▶ [Given records]:
+++

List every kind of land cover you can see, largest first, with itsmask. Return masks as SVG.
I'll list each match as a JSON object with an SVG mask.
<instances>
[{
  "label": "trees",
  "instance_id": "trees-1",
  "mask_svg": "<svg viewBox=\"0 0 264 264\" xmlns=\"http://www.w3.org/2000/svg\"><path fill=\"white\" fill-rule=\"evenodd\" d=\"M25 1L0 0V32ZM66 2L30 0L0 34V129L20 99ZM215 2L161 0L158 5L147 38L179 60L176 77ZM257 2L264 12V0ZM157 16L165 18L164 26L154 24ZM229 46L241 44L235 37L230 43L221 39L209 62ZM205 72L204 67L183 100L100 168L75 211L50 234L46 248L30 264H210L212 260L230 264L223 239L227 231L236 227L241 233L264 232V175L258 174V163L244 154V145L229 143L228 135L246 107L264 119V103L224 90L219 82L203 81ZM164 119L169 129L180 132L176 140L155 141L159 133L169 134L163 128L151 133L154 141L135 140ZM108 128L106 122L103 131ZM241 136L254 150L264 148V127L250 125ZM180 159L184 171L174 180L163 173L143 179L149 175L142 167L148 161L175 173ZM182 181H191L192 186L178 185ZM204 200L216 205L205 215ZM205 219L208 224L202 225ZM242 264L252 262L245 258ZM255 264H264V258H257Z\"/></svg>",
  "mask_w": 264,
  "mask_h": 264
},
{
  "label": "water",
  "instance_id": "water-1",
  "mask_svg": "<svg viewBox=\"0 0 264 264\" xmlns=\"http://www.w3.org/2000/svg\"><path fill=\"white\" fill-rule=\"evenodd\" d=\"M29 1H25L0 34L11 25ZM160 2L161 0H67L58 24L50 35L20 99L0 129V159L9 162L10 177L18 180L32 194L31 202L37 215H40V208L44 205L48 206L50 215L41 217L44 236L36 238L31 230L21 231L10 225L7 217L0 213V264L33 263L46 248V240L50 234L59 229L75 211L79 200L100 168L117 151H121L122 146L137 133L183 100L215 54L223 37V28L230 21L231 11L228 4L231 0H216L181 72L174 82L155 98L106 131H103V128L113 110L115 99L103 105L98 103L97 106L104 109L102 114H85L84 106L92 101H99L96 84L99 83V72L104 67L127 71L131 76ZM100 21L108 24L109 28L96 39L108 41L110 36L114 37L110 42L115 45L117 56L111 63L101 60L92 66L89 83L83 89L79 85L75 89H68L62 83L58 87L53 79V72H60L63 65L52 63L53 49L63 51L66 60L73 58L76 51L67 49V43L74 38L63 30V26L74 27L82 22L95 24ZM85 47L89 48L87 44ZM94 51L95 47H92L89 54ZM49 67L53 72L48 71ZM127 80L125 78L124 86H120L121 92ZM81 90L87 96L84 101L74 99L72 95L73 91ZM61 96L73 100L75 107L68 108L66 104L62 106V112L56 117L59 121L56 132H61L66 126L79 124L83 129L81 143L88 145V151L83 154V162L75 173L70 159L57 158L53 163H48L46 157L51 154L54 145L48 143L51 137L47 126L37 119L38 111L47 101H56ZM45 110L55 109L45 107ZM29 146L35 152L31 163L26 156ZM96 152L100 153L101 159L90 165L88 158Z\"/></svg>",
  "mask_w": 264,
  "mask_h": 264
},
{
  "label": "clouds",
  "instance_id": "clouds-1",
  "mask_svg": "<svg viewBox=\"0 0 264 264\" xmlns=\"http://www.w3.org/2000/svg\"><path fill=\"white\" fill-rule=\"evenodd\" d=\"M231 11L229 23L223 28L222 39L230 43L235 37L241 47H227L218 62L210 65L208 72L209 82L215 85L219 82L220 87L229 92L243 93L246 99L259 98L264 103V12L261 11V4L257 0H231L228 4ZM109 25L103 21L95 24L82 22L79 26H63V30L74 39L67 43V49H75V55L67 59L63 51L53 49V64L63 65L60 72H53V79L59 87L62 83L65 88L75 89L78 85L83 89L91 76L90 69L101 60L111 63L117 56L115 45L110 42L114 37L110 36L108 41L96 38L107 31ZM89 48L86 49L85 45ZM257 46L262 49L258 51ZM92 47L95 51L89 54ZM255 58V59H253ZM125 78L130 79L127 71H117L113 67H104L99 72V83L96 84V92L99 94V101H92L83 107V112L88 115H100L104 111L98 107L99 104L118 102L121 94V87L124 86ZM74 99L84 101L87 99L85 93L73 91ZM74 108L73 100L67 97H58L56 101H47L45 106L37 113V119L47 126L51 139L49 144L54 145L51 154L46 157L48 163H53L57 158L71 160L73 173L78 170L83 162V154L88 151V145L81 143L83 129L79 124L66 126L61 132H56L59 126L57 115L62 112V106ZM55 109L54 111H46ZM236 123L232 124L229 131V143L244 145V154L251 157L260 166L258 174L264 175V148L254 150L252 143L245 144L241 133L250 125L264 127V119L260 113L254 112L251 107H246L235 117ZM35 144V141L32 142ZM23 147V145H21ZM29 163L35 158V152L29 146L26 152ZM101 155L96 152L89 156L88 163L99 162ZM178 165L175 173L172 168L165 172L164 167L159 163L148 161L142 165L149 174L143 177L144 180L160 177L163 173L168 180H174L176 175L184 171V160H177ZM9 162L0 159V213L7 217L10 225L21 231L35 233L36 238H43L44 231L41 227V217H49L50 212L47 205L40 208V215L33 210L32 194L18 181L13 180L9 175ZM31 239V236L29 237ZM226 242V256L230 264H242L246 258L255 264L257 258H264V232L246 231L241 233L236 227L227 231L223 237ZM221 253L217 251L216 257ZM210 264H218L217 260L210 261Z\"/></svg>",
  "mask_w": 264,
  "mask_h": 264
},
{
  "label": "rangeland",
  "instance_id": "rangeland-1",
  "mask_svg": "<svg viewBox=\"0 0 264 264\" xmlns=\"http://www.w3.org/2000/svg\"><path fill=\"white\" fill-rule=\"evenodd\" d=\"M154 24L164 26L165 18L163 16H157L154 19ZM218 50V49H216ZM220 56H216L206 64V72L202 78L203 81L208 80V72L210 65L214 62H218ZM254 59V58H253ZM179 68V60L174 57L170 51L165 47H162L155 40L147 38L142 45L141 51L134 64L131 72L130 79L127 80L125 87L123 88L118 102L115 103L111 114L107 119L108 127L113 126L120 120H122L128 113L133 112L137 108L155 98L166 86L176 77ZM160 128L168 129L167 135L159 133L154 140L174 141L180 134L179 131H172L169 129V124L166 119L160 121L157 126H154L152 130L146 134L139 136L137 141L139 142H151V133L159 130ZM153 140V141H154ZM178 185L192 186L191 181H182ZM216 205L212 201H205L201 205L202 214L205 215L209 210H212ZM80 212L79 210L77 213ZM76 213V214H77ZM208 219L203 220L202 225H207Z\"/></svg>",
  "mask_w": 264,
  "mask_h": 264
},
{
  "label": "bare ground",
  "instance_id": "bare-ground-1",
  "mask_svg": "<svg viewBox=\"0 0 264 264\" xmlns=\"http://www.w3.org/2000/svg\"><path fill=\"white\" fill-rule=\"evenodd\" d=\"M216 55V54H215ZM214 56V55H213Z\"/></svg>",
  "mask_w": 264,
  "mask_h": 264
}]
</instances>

+++

▶ [Task to carry out]: Locate every line in the listing above that contains the string "ground" and copy each such line. The match is case-sensitive.

▶ [The answer]:
  "label": "bare ground",
  "instance_id": "bare-ground-1",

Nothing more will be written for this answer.